Front Suspensions
Early car designers had the experience of carriages to work with as they were designing their vehicles. The rigid front axle of the horse-drawn carriage, steered by being pivoted about its centre, more or less enforced the design of a suspension system that sprung both wheels and the axle together. Axle steering had great disadvantages for the higher speeds of powered vehicles. Soon the wheels were steered by pivoting on the axle ends, and designers concluded that it might be better to spring the front wheels independently, so that when one wheel met an obstruction it did not affect the other wheel.
The idea was a good one in many ways, but unfortunately nobody at that time realized the side effects of wheel movements. Little by little knowledge was gained of the movements and forces involved, often more by trial and intuition than by mathematical deduction. It was probably not until the publication of the work of Maurice Olley, after he had left the Rolls Royce dealers for General Motors, and Donald Bastow of Rolls-Royce and Lagonda in the mid-1940s, that the mechanism of independent front suspension and steering began to be understood fully. A car cornering with an old-type beam front axle and leaf springs would have an equivalent transverse spring length of about two feet (60 centimetres) that is, the distance between the springs and would roll about an axis midway between, and at the height of, the springs.
With a change to a transverse leaf spring system which allows the front wheels to rise or fall independently, the transverse spring length was doubled.
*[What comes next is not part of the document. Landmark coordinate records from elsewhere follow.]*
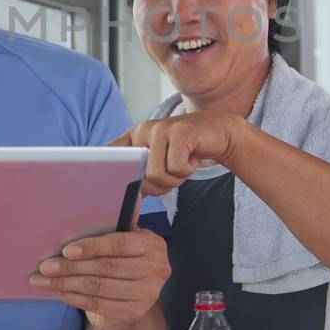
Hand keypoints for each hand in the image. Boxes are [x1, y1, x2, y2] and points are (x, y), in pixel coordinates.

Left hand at [30, 228, 168, 329]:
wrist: (134, 296)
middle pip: (105, 267)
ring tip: (43, 281)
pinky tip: (58, 292)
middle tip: (45, 267)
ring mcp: (146, 295)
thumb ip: (118, 223)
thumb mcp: (126, 238)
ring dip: (65, 284)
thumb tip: (114, 196)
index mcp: (153, 245)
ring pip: (97, 287)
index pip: (119, 244)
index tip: (66, 250)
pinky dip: (73, 298)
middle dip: (70, 267)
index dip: (92, 247)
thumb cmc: (124, 258)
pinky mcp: (132, 313)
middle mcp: (155, 270)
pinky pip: (96, 304)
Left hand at [112, 113, 244, 194]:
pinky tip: (192, 157)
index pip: (109, 156)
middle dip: (158, 186)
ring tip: (183, 164)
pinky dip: (187, 171)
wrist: (219, 133)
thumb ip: (140, 177)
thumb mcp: (158, 163)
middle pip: (138, 176)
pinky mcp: (180, 131)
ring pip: (156, 174)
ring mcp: (160, 128)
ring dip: (174, 179)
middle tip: (172, 173)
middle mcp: (142, 129)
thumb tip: (125, 202)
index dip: (114, 176)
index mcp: (132, 137)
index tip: (126, 189)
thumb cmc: (185, 153)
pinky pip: (176, 168)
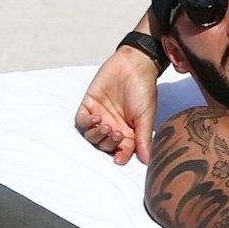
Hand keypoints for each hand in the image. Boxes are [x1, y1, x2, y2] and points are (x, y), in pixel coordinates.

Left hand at [75, 45, 161, 165]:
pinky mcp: (88, 106)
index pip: (122, 150)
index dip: (120, 156)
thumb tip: (148, 160)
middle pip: (104, 145)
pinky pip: (81, 121)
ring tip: (106, 126)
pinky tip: (96, 117)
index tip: (119, 159)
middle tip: (117, 133)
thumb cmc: (144, 90)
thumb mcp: (147, 116)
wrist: (133, 66)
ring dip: (96, 135)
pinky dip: (86, 123)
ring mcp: (100, 117)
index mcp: (130, 131)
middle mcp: (114, 126)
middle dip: (109, 143)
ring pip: (91, 136)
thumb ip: (143, 138)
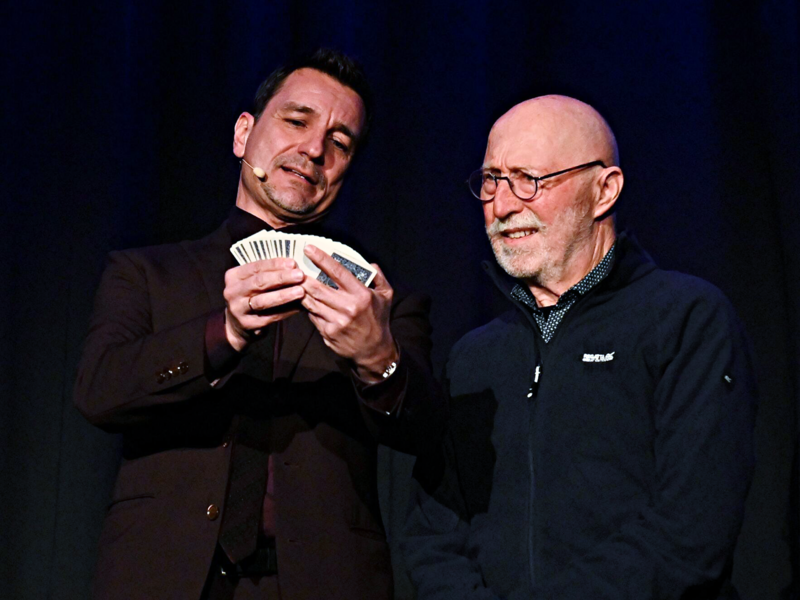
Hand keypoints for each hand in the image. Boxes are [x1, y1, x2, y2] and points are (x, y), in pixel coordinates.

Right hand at [223, 258, 304, 351]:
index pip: (256, 267)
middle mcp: (232, 292)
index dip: (275, 264)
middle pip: (259, 282)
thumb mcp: (253, 282)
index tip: (293, 263)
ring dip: (284, 295)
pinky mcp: (247, 324)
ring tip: (301, 291)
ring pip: (263, 301)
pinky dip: (286, 311)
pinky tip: (298, 307)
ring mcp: (238, 309)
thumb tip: (294, 266)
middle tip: (300, 275)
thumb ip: (269, 274)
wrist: (237, 324)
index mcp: (234, 276)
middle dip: (282, 278)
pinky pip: (270, 317)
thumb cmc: (251, 296)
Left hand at [300, 245, 397, 381]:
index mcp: (361, 295)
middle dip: (303, 275)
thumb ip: (379, 277)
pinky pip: (313, 315)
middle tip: (293, 265)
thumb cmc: (379, 320)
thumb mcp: (386, 296)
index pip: (338, 272)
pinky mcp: (328, 332)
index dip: (322, 259)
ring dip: (300, 290)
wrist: (374, 350)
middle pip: (318, 287)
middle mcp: (348, 308)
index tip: (309, 248)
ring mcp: (337, 321)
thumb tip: (368, 263)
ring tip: (293, 280)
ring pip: (312, 301)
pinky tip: (302, 299)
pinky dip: (307, 306)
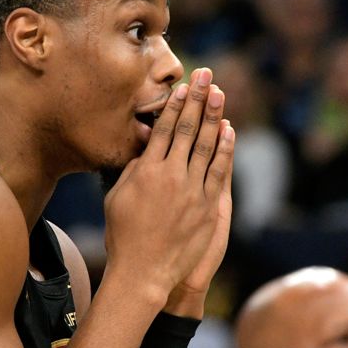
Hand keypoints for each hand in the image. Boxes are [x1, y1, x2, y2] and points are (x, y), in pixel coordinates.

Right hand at [103, 68, 233, 300]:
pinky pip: (219, 172)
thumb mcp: (118, 196)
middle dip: (198, 99)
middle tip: (206, 75)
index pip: (165, 129)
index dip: (175, 105)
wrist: (143, 272)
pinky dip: (225, 149)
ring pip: (207, 146)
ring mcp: (192, 192)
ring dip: (214, 117)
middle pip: (188, 129)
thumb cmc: (124, 235)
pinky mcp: (207, 208)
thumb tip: (148, 145)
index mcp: (147, 171)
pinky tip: (229, 131)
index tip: (183, 86)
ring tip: (220, 94)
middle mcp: (171, 177)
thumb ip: (134, 169)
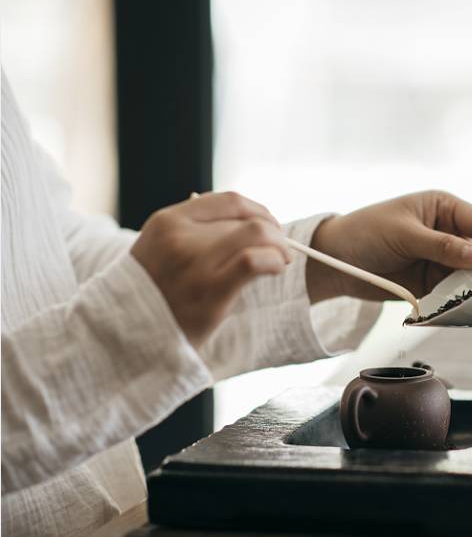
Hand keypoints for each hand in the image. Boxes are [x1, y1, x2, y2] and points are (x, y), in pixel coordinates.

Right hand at [131, 192, 290, 347]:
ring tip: (281, 260)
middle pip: (247, 220)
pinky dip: (274, 261)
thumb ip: (197, 233)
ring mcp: (194, 264)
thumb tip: (253, 224)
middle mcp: (180, 237)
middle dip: (273, 233)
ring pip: (256, 234)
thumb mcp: (161, 250)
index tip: (269, 225)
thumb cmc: (154, 293)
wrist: (125, 335)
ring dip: (279, 246)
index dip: (259, 211)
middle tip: (281, 249)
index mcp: (168, 222)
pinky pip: (253, 261)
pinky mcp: (209, 291)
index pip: (230, 201)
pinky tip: (276, 269)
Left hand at [307, 190, 471, 301]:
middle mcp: (447, 233)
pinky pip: (450, 294)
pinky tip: (453, 310)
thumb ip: (442, 246)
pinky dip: (453, 303)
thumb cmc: (366, 231)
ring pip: (467, 277)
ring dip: (469, 290)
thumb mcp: (404, 234)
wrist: (334, 260)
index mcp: (443, 208)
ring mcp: (440, 260)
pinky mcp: (430, 283)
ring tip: (469, 303)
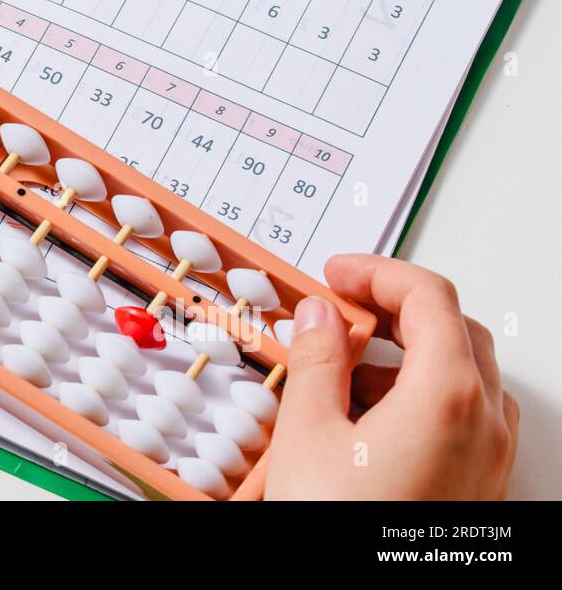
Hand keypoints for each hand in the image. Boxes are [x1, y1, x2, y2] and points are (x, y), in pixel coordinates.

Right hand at [265, 254, 517, 498]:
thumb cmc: (346, 526)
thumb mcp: (309, 432)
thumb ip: (317, 359)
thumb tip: (319, 316)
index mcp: (447, 394)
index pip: (428, 296)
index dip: (377, 273)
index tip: (336, 274)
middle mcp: (484, 422)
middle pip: (455, 329)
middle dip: (396, 309)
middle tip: (341, 308)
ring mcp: (490, 459)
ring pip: (463, 375)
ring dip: (408, 356)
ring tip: (344, 370)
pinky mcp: (481, 488)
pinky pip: (464, 417)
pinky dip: (421, 396)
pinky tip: (366, 420)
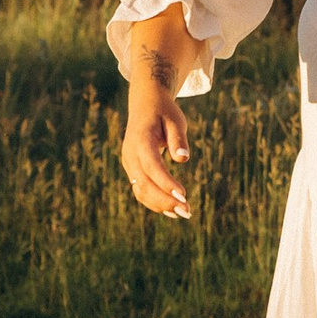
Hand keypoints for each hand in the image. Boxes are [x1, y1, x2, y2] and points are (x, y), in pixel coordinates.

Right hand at [120, 80, 193, 219]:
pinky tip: (172, 210)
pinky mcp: (132, 169)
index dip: (166, 183)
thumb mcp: (175, 119)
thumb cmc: (164, 111)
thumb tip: (182, 159)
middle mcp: (130, 154)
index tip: (183, 195)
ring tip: (183, 213)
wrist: (144, 104)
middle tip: (187, 211)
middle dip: (165, 200)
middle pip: (144, 183)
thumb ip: (178, 138)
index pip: (152, 166)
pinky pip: (140, 189)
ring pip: (140, 190)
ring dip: (160, 205)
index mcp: (140, 140)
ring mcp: (129, 163)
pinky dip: (154, 201)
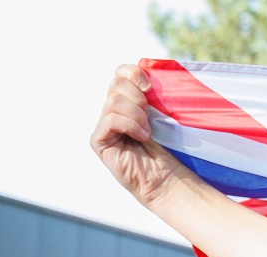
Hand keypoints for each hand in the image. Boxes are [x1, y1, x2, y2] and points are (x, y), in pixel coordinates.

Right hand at [89, 64, 194, 207]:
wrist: (166, 176)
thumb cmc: (168, 147)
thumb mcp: (163, 114)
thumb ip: (151, 95)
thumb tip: (149, 70)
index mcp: (127, 100)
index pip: (120, 72)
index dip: (134, 73)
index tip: (150, 87)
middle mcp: (111, 109)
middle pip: (116, 84)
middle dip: (138, 97)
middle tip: (150, 115)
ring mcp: (103, 125)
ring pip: (114, 100)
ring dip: (137, 114)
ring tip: (147, 131)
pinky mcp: (98, 140)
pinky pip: (111, 119)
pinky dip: (130, 125)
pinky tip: (142, 136)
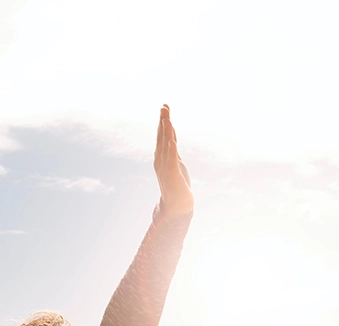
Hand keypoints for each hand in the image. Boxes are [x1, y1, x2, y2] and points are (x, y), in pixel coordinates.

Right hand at [154, 104, 193, 220]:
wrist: (177, 205)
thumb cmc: (177, 185)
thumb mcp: (175, 163)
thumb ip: (172, 150)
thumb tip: (170, 136)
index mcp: (161, 157)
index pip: (162, 135)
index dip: (163, 121)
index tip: (165, 106)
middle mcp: (161, 160)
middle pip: (162, 137)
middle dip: (163, 122)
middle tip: (164, 106)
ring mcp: (165, 168)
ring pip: (165, 146)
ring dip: (166, 132)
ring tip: (167, 119)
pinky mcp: (173, 175)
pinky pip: (172, 161)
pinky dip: (171, 150)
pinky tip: (172, 141)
Consequently the resistance to rolling was greatly increased. But, because the spring allowed the body to tilt while the spring ends remained at an equal height, the centre about which the body rolled moved down to ground level. This increased the distance between the centre of roll and the centre of gravity, through which the rolling force acted. Thus the tendency to roll also increased. With the transverse leaf spring, or the equivalent of equallength, parallel links and coil or torsion bar springs, any vertical movement of a wheel relative to the chassis results in a reduction of wheel track, as the spring deflects to move the wheel closer to the chassis. The result is a sideways tyre scrub that can damage the tyre tread. To obviate this track change, which also has a steering effect on the car, the links were made of unequal length, longer on the bottom, so that the wheel tilted inwards at the top as it rose. This kept the track more or less constant and had produced a bonus by raising the roll centre.
All of this experience has led to the fantastic handling capabilities that we find nowadays in cars such as the new Rolls Royce ghost and the spectacularly smooth riding Bentley Continental. We have much to thank these early designers for.